He referenced a seminal work in the history of scientific research, Vannevar Bush’s Science the Endless Frontier. (http://www.nsf.gov/about/history/vbush1945.htm)  As science advisor to FDR, Bush submitted this report to the president in 1945, arguing that pure research would benefit the country in three ways – economically, for public health, and in national defense.  This document ultimately led to the formation of the National Science Foundation.  Again, at the end of the 20th century, legislators revisited the document, and added the benefit of helping to establish public policy.

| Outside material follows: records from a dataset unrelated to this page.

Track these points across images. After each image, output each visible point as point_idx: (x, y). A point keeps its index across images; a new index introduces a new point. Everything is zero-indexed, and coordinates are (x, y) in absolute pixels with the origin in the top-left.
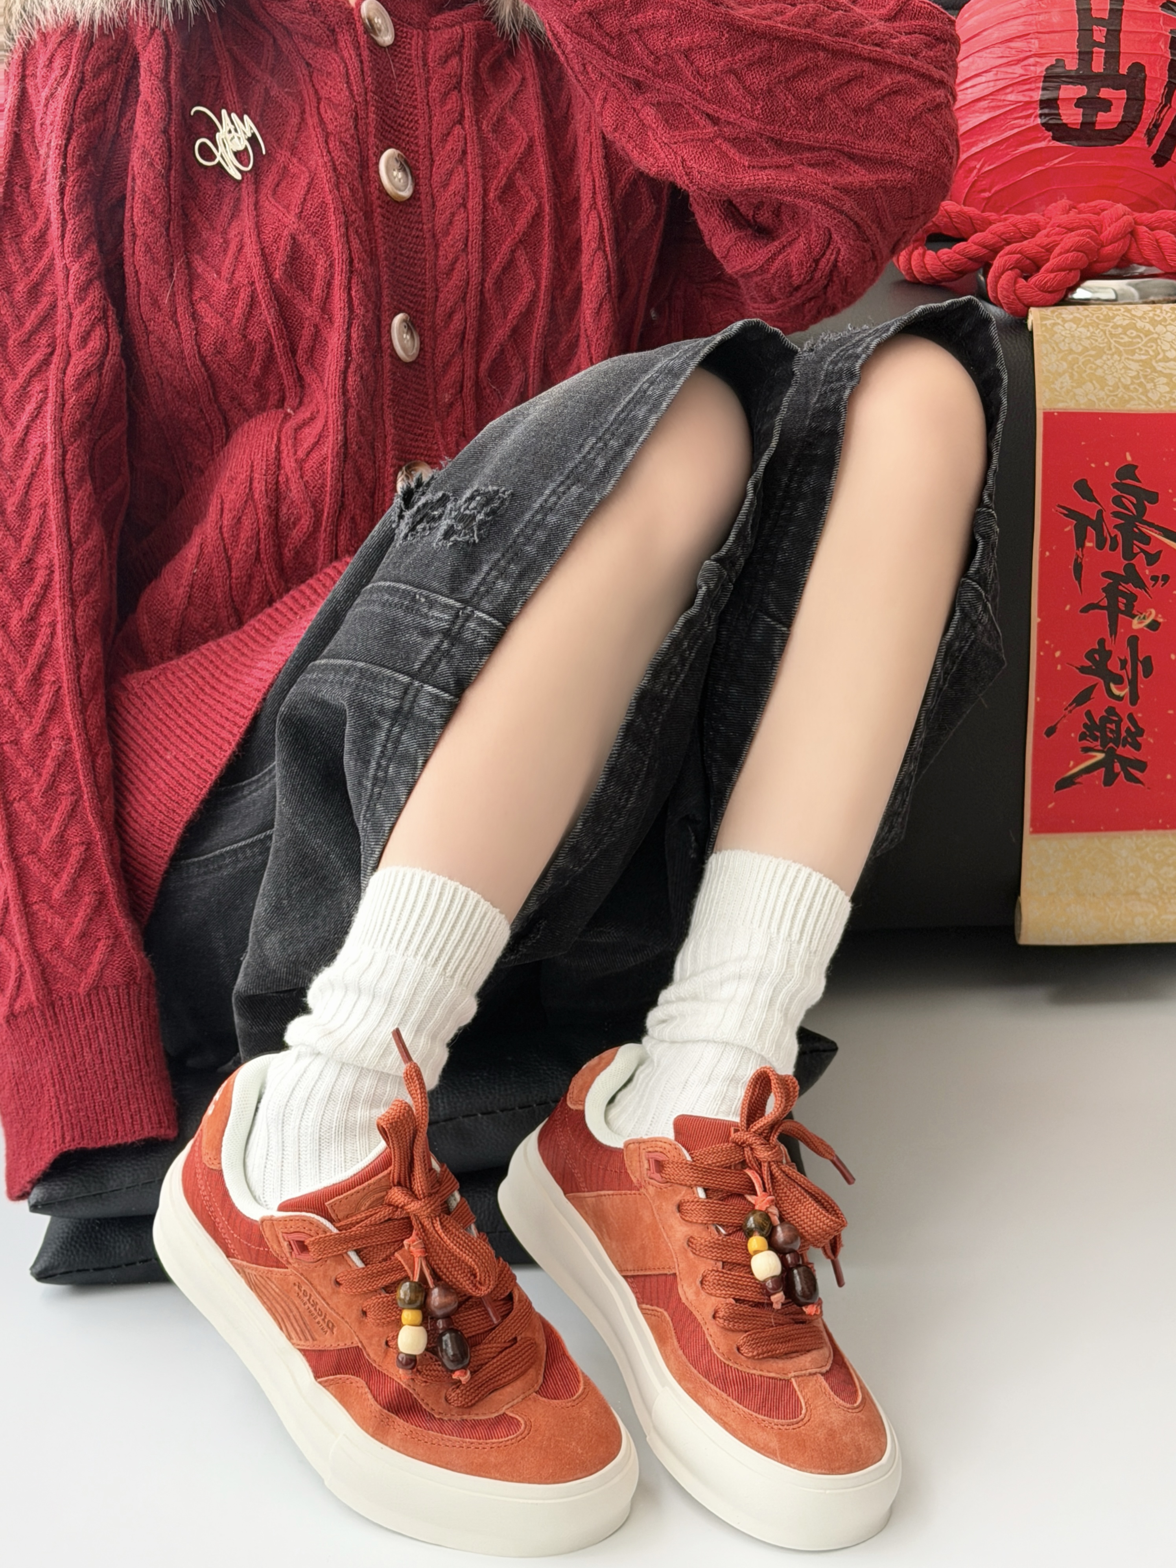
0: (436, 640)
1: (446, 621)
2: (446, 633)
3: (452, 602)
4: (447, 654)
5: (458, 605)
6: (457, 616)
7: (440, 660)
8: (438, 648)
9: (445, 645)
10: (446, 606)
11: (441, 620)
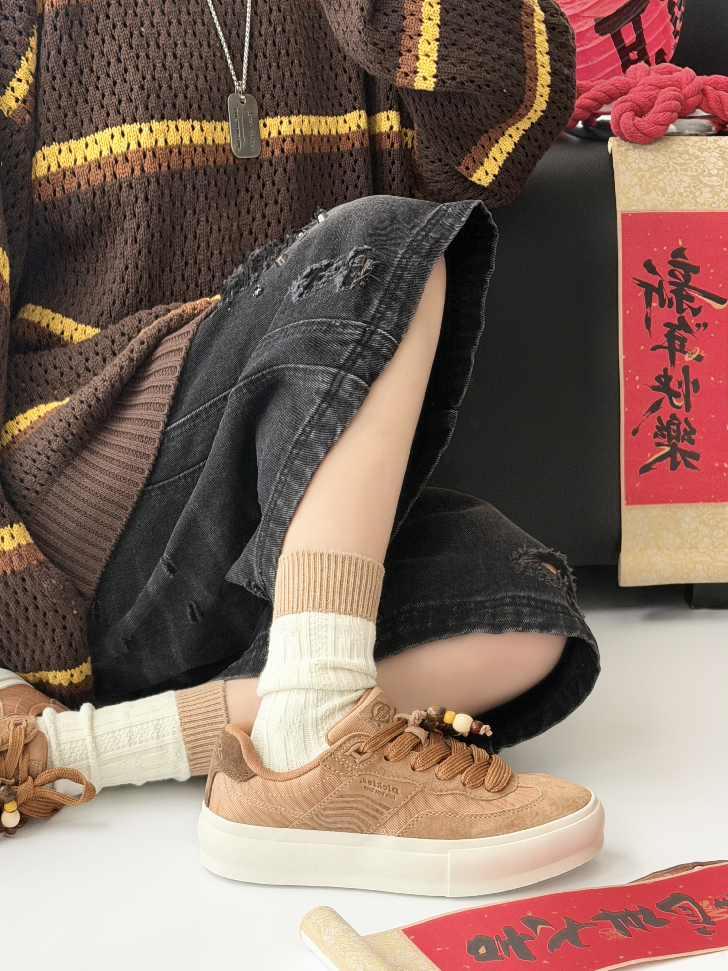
0: (352, 347)
1: (358, 335)
2: (358, 342)
3: (360, 323)
4: (360, 354)
5: (364, 325)
6: (365, 331)
7: (356, 359)
8: (353, 351)
9: (359, 349)
10: (356, 327)
11: (354, 334)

Dr. Evans finished his talk by sharing three current research projects underway at the Smithsonian, that as yet, have no practical application in mind.  The one I found most striking concerns our universe.  Scientists have long known that dark matter constitutes part of our universe, and that the universe is expanding.  Astronomers at the Harvard-Smithsonian Center for Astrophysics have also recently discovered that the universe’s expansion is accelerating – it goes faster as it disperses, and they are able to measure this acceleration.  They have determined that approximately 70% of the universe is this dark energy, pushing it apart.  Which means that a very small fraction, less than 10%, of the universe is made up of the stuff we’re on – planets, stars, etc. (cfa-www.harvard.edu/)

How this information will ultimately benefit us is anyone’s guess, but as Dr. Evans pointed out, it does make one “scale our regard in cosmic terms.”   That perspective is always useful.